::: MATERIAL FOR THE TASK :::

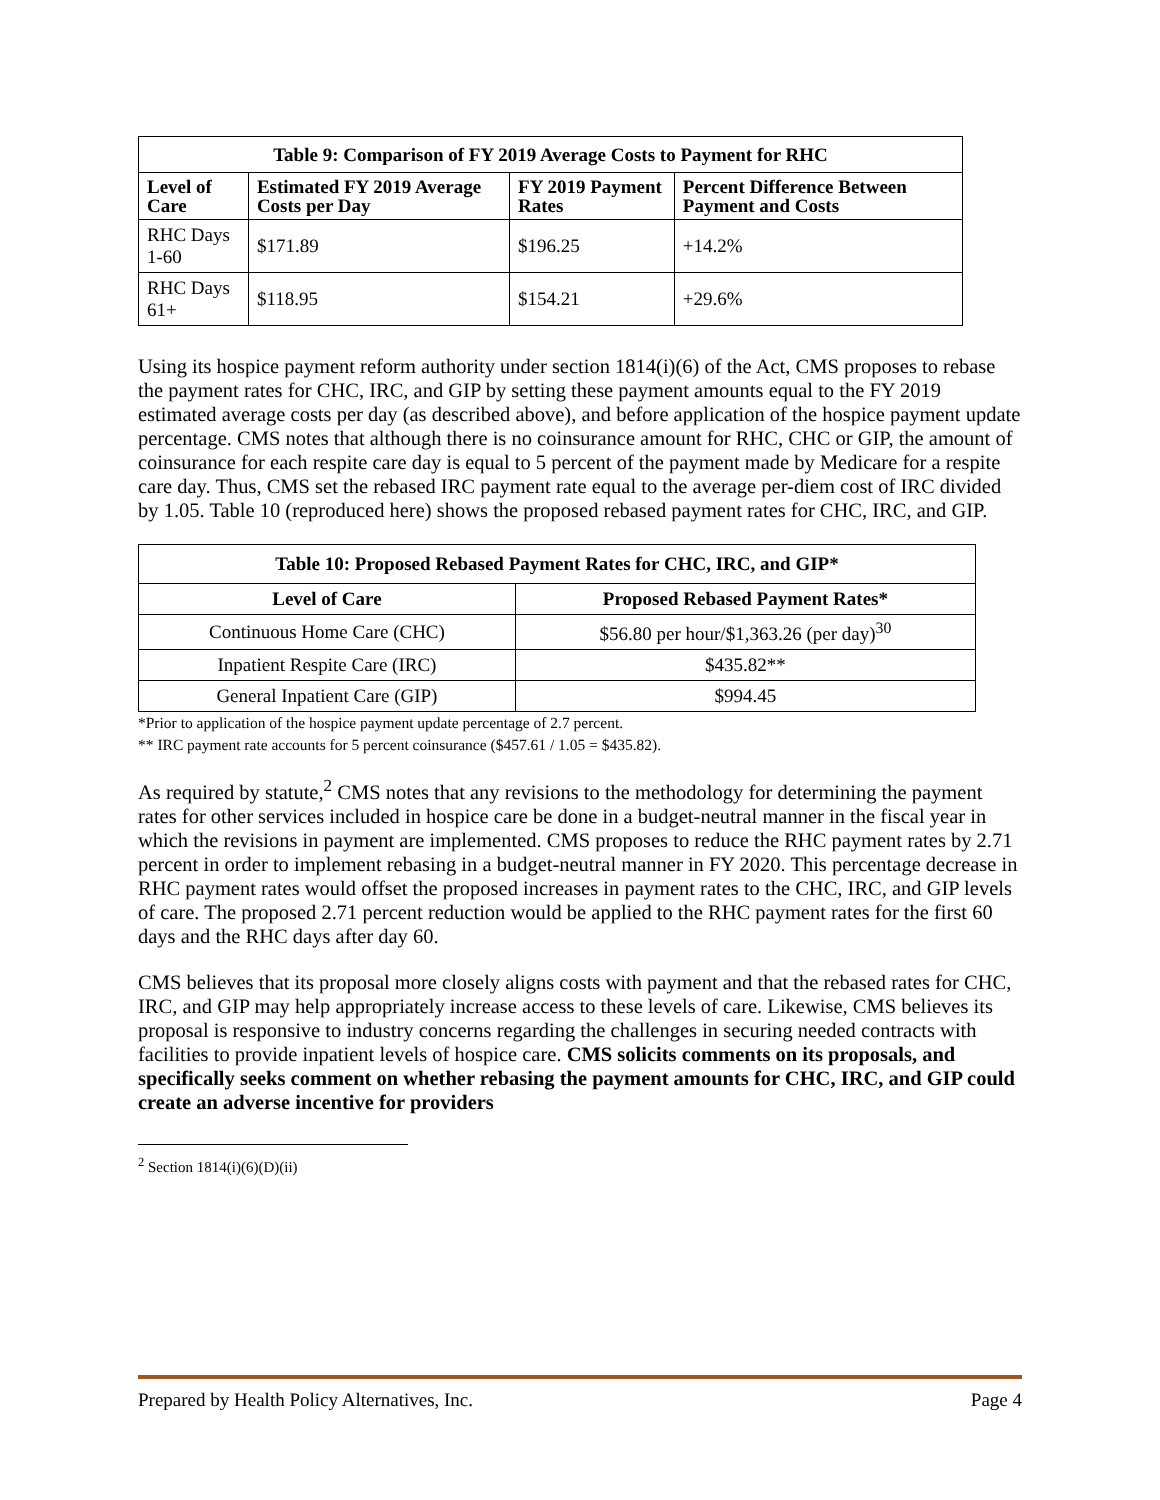| Table 9: Comparison of FY 2019 Average Costs to Payment for RHC | | | |
| --- | --- | --- | --- |
| Level of Care | Estimated FY 2019 Average Costs per Day | FY 2019 Payment Rates | Percent Difference Between Payment and Costs |
| RHC Days 1-60 | $171.89 | $196.25 | +14.2% |
| RHC Days 61+ | $118.95 | $154.21 | +29.6% |
Using its hospice payment reform authority under section 1814(i)(6) of the Act, CMS proposes to rebase the payment rates for CHC, IRC, and GIP by setting these payment amounts equal to the FY 2019 estimated average costs per day (as described above), and before application of the hospice payment update percentage. CMS notes that although there is no coinsurance amount for RHC, CHC or GIP, the amount of coinsurance for each respite care day is equal to 5 percent of the payment made by Medicare for a respite care day. Thus, CMS set the rebased IRC payment rate equal to the average per-diem cost of IRC divided by 1.05. Table 10 (reproduced here) shows the proposed rebased payment rates for CHC, IRC, and GIP.
| Table 10: Proposed Rebased Payment Rates for CHC, IRC, and GIP* | |
| --- | --- |
| Level of Care | Proposed Rebased Payment Rates* |
| Continuous Home Care (CHC) | $56.80 per hour/$1,363.26 (per day)<sup>30</sup> |
| Inpatient Respite Care (IRC) | $435.82** |
| General Inpatient Care (GIP) | $994.45 |
*Prior to application of the hospice payment update percentage of 2.7 percent.
** IRC payment rate accounts for 5 percent coinsurance ($457.61 / 1.05 = $435.82).
As required by statute,<sup>2</sup> CMS notes that any revisions to the methodology for determining the payment rates for other services included in hospice care be done in a budget-neutral manner in the fiscal year in which the revisions in payment are implemented. CMS proposes to reduce the RHC payment rates by 2.71 percent in order to implement rebasing in a budget-neutral manner in FY 2020. This percentage decrease in RHC payment rates would offset the proposed increases in payment rates to the CHC, IRC, and GIP levels of care. The proposed 2.71 percent reduction would be applied to the RHC payment rates for the first 60 days and the RHC days after day 60.
CMS believes that its proposal more closely aligns costs with payment and that the rebased rates for CHC, IRC, and GIP may help appropriately increase access to these levels of care. Likewise, CMS believes its proposal is responsive to industry concerns regarding the challenges in securing needed contracts with facilities to provide inpatient levels of hospice care. CMS solicits comments on its proposals, and specifically seeks comment on whether rebasing the payment amounts for CHC, IRC, and GIP could create an adverse incentive for providers
<sup>2</sup> Section 1814(i)(6)(D)(ii)
Prepared by Health Policy Alternatives, Inc. Page 4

:::

- _WHAT THE EXERCISE ASKS_:
Retype the records verbatim, but not their images.

- _ANSWER BOX_:
| Table 9: Comparison of FY 2019 Average Costs to Payment for RHC | | | |
| --- | --- | --- | --- |
| Level of Care | Estimated FY 2019 Average Costs per Day | FY 2019 Payment Rates | Percent Difference Between Payment and Costs |
| RHC Days 1-60 | $171.89 | $196.25 | +14.2% |
| RHC Days 61+ | $118.95 | $154.21 | +29.6% |
Using its hospice payment reform authority under section 1814(i)(6) of the Act, CMS proposes to rebase the payment rates for CHC, IRC, and GIP by setting these payment amounts equal to the FY 2019 estimated average costs per day (as described above), and before application of the hospice payment update percentage. CMS notes that although there is no coinsurance amount for RHC, CHC or GIP, the amount of coinsurance for each respite care day is equal to 5 percent of the payment made by Medicare for a respite care day. Thus, CMS set the rebased IRC payment rate equal to the average per-diem cost of IRC divided by 1.05. Table 10 (reproduced here) shows the proposed rebased payment rates for CHC, IRC, and GIP.
| Table 10: Proposed Rebased Payment Rates for CHC, IRC, and GIP* | |
| --- | --- |
| Level of Care | Proposed Rebased Payment Rates* |
| Continuous Home Care (CHC) | $56.80 per hour/$1,363.26 (per day)<sup>30</sup> |
| Inpatient Respite Care (IRC) | $435.82** |
| General Inpatient Care (GIP) | $994.45 |
*Prior to application of the hospice payment update percentage of 2.7 percent.
** IRC payment rate accounts for 5 percent coinsurance ($457.61 / 1.05 = $435.82).
As required by statute,<sup>2</sup> CMS notes that any revisions to the methodology for determining the payment rates for other services included in hospice care be done in a budget-neutral manner in the fiscal year in which the revisions in payment are implemented. CMS proposes to reduce the RHC payment rates by 2.71 percent in order to implement rebasing in a budget-neutral manner in FY 2020. This percentage decrease in RHC payment rates would offset the proposed increases in payment rates to the CHC, IRC, and GIP levels of care. The proposed 2.71 percent reduction would be applied to the RHC payment rates for the first 60 days and the RHC days after day 60.
CMS believes that its proposal more closely aligns costs with payment and that the rebased rates for CHC, IRC, and GIP may help appropriately increase access to these levels of care. Likewise, CMS believes its proposal is responsive to industry concerns regarding the challenges in securing needed contracts with facilities to provide inpatient levels of hospice care. CMS solicits comments on its proposals, and specifically seeks comment on whether rebasing the payment amounts for CHC, IRC, and GIP could create an adverse incentive for providers
<sup>2</sup> Section 1814(i)(6)(D)(ii)
Prepared by Health Policy Alternatives, Inc. Page 4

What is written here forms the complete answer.